Number two was on a catamaran and I threw up so many times, had a good swim in the sea and that was all fun then the captain made the most bougie paella which was basically just boil in the bag rice, chirizo and tonnes of peas but I was so dead so yeah ate like 4 plastic cups of that. Then the greatest meal of my life probably ever two days after, Boccaccio in Nice in France and that was incredible, the whole experience wasn’t the best for reasons not to be mentioned and today was a pretty good one up in spain and yeah it’s gonna be fun, got some work to do but whatever it’s fun stuff and hopefully going to that mad rick stein place with awesome roast lamb.
sotd: coming through – russ. After the whole debacle of me missing a Jon Bellion concert I’ve gone back on the old guard, and damn old russ is fire, especially with those cool ass videos on his instagram.
Today’s post is about anxiety, I had this period last year or so when I talked about “being complete and cups running over and whatnot and yeah didn’t really work all that woowoo rubbish, I’m still terrified I’m gonna fuck up my exams, it’s probably unfounded, definitely is unless I totally just throw up on my paper but yeah it’s just kinda worrying, this discovery of 30 something past papers is a problem, I’ll probably try do them all which is gonna be the death of me and yeah not looking forward to that, I am concerned there are gaps to my knowledge though that mostly concerns biology which is genuinely a shitshow when they start asking you what a healthy BMI is and why losing weight is good.

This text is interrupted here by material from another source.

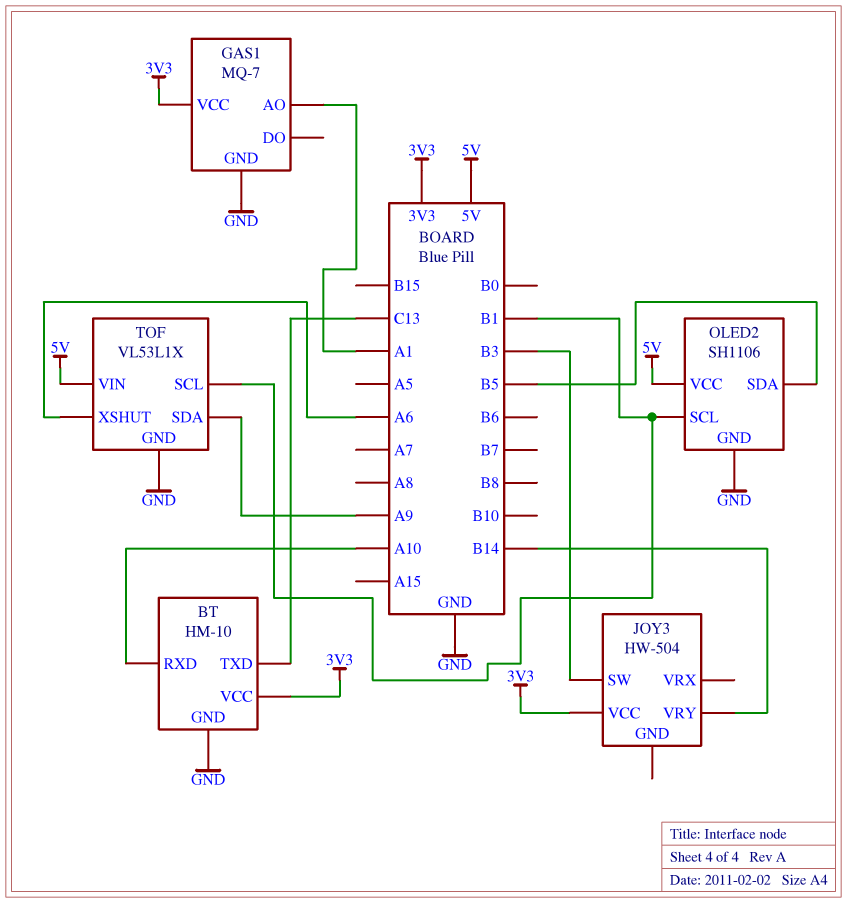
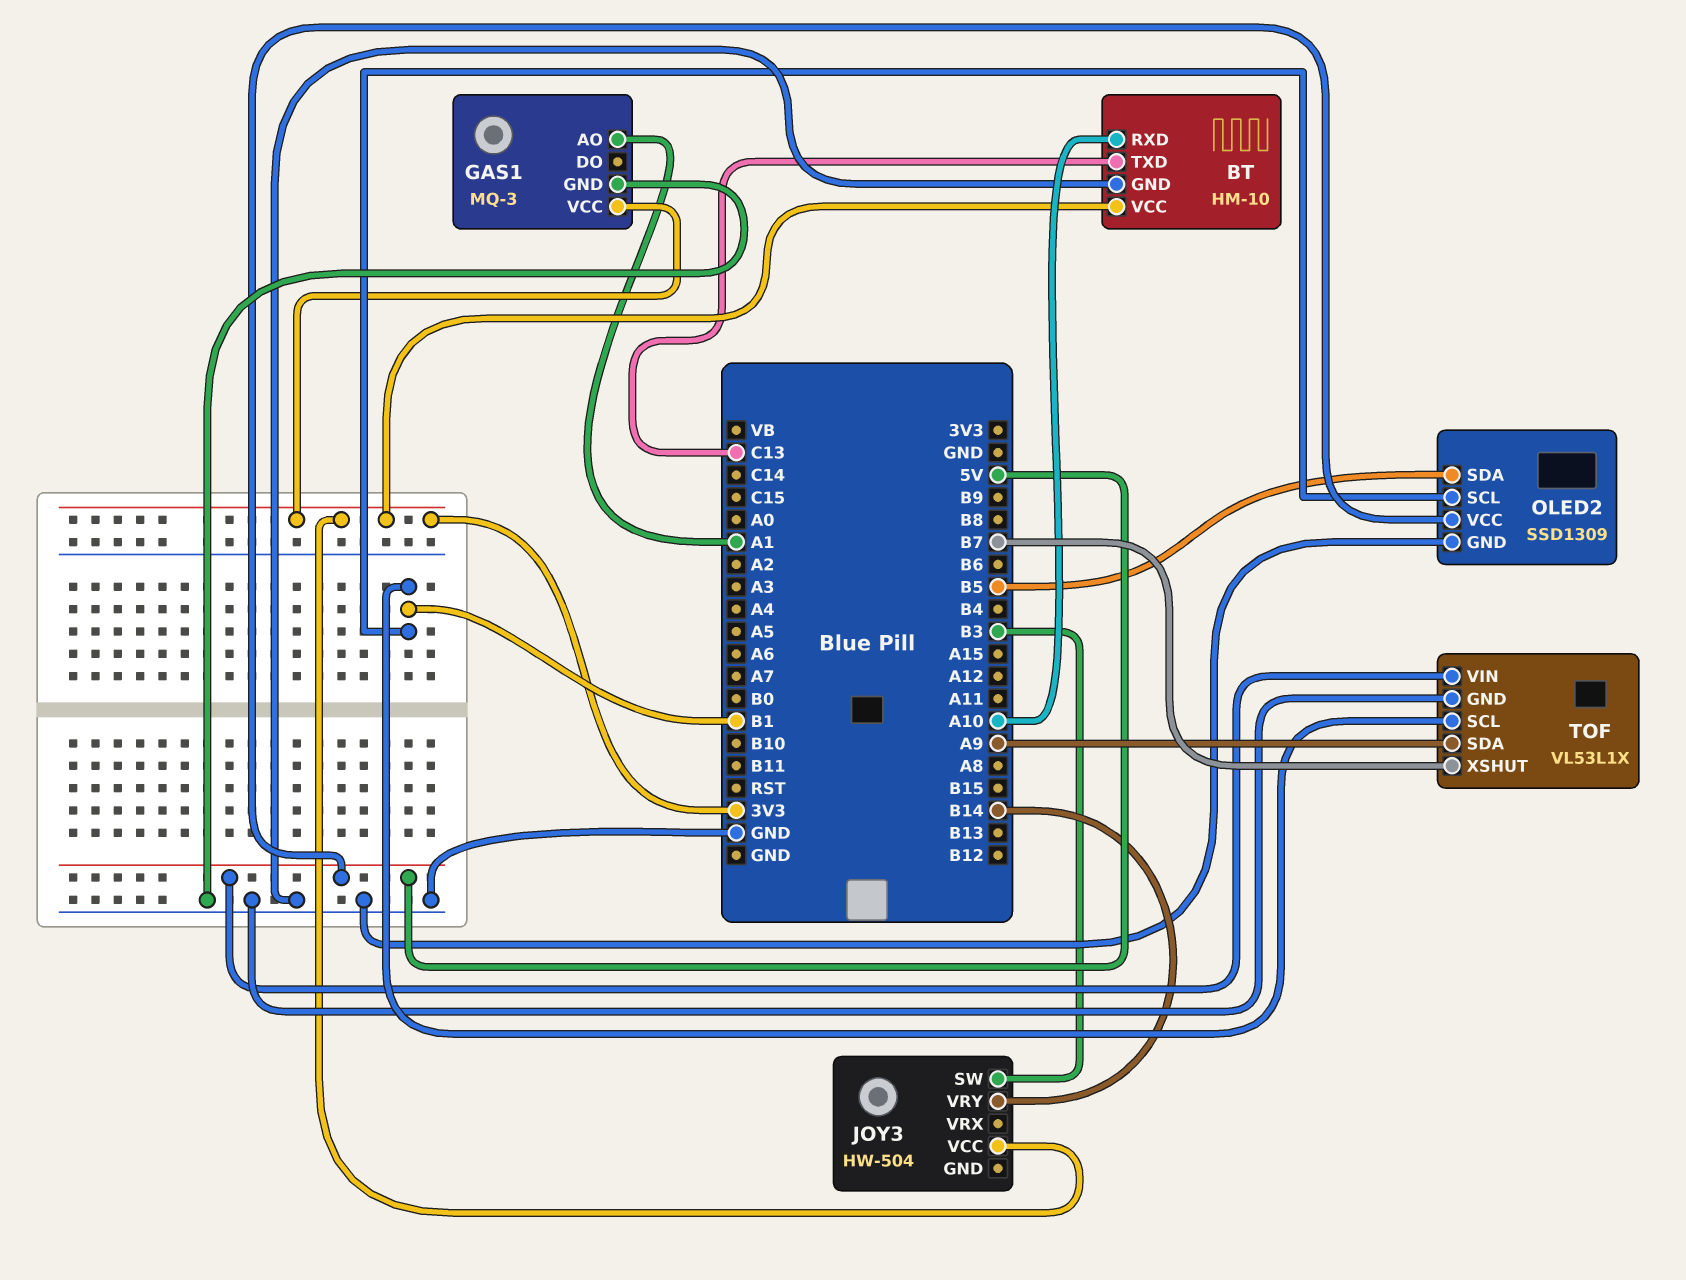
GAS1: MQ-7 -> MQ-3
OLED2: SH1106 -> SSD1309
TOF pin XSHUT: A6 -> B7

So yeah little apprehensive but I’m going to spain tomorrow, boss is gonna fire me and yeah it’s all going well, least russ is fire. Plus dad is all up on my ass for not getting into a single oxbridge summer school yet and has resorted to pulling out the checkbook which actually makes me want to cry seeing him try and force me in by dropping bands, it shouldn’t be like that fam. Plus parents aren’t letting me go to prague for racist reasons so yeah probably have to go work for an accounting company and make actual money instead of prancing in the mountains of the czech republic with some eastern european shorties, ah the struggles of my life.